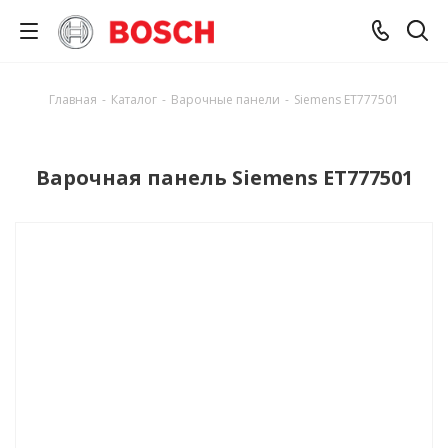
Главная
-
Каталог
-
Варочные панели
-
Siemens ET777501
Варочная панель Siemens ET777501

::::::

[EXERCISE AIM]: Reproduce the text of the entries above line for line, with no changes and without the pictures.

[RESPONSE]:
Главная
-
Каталог
-
Варочные панели
-
Siemens ET777501
Варочная панель Siemens ET777501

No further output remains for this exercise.